17.05.2019 • 07:22 Uhr / 3 Minuten Lesezeit

Da soll noch einer sagen, die Jugend von heute hätte nur Flausen und Spielkonsolen im Kopf. Immer öfter ist das Gegenteil der Fall. Kinder und Jugendliche machen sich für ihre und die Anliegen anderer stark, gehen auf die Straße, lancieren Petitionen, stehen auf für das, was ihnen wichtig erscheint. Schade nur, dass es die wenigsten Aktionen in die Öffentlichkeit schaffen. Greta Thunberg, die junge schwedische Klimaschutzaktivistin, brachte Tausende Altersgenossen auf die Beine. In Deutschland demonstrierten Kinder auf Initiative eines Achtjährigen für mehr handyfreie Zeiten, wobei in erster Linie die Eltern gemeint waren. Und jetzt bestätigt eine Gruppe von Abiturienten in München, dass die Stimme der Jugend sehr wohl Gewicht haben kann, wenn sie nur laut genug ist.

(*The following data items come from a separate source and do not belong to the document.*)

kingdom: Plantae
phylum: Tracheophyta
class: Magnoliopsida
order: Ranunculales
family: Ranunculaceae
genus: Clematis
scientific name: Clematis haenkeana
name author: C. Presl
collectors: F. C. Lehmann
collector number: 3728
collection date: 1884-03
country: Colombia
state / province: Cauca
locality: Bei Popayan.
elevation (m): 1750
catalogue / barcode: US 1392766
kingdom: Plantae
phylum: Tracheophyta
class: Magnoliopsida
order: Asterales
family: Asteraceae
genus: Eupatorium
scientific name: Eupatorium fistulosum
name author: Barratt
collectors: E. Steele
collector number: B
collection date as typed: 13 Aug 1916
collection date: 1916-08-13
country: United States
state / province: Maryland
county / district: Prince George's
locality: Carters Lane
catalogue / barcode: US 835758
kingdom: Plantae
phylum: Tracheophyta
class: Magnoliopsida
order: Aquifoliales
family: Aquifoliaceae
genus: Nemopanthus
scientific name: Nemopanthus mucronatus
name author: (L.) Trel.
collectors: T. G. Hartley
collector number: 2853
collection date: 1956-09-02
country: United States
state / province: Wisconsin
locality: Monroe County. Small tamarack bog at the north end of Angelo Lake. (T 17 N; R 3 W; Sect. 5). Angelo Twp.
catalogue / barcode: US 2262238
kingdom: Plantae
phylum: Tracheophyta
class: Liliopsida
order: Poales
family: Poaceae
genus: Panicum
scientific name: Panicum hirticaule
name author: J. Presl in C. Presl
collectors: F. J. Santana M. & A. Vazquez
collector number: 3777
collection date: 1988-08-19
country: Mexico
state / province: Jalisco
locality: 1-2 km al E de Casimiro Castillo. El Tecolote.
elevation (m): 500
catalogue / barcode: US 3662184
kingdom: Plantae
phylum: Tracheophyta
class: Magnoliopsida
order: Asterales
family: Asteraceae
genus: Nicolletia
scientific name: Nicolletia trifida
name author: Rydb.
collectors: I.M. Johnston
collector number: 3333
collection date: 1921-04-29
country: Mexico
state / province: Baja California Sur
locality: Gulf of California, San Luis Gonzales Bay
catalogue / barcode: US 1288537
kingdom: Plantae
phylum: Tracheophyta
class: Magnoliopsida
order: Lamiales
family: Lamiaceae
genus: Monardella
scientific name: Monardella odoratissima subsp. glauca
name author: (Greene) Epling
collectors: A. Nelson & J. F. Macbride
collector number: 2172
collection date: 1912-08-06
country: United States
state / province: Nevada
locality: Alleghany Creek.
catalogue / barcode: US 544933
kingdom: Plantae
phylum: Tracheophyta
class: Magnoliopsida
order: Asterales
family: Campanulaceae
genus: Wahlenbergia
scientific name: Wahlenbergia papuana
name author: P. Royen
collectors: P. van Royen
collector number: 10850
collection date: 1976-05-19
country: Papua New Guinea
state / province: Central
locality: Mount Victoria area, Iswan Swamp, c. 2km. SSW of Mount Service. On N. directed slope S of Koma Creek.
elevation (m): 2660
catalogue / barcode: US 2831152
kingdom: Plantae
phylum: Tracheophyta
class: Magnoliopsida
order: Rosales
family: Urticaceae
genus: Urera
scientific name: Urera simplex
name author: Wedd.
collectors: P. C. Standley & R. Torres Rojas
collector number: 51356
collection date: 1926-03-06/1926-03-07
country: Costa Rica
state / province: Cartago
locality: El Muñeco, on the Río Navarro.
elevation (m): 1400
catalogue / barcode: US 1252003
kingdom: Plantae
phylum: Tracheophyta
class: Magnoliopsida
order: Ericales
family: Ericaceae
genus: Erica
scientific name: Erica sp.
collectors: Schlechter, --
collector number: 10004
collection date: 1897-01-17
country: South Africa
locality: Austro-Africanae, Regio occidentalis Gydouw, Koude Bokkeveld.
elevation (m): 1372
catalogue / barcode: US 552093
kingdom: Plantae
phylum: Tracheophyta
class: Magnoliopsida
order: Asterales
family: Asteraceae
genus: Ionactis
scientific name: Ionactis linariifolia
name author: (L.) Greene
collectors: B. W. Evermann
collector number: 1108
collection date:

Die Schüler haben immerhin erreicht, dass psychischen Erkrankungen in den Schulen künftig mehr Aufmerksamkeit geschenkt wird. Sie hatten nicht nur einen Film zum Thema jugendliche Depression gedreht, sondern auch eine Online-Petition gestartet, die inzwischen mehr als 42.000 Menschen unterschrieben haben. Jüngst überwies der Bildungsausschuss des bayerischen Landtags diese an sich rechtlich nicht bindende Petition an die Staatsregierung. Ein ziemlich seltener Schritt, wie selbst Experten erstaunt einräumen, und das will etwas heißen. Die verantwortlichen Politiker indes sollen noch vor der Sommerpause berichten, was sie konkret planen, um dem Thema in den Schulen mehr Raum zu bieten. Man darf gespannt sein.

Kleine Episode

Es mag sich um eine kleine Episode im großen Weltgetriebe handeln, aber bekanntermaßen gedeiht im Kleinen immer noch am besten, was einmal groß werden will. Deshalb liegt es auch an uns Erwachsenen, den Ideen und Vorschlägen der Jungen beständig ein Ohr zu schenken. Am besten mehr, nämlich Aufmerksamkeit und den Willen, umzusetzen, was möglich ist. Sie werden es uns gewiss mit Einsatz und Engagement danken.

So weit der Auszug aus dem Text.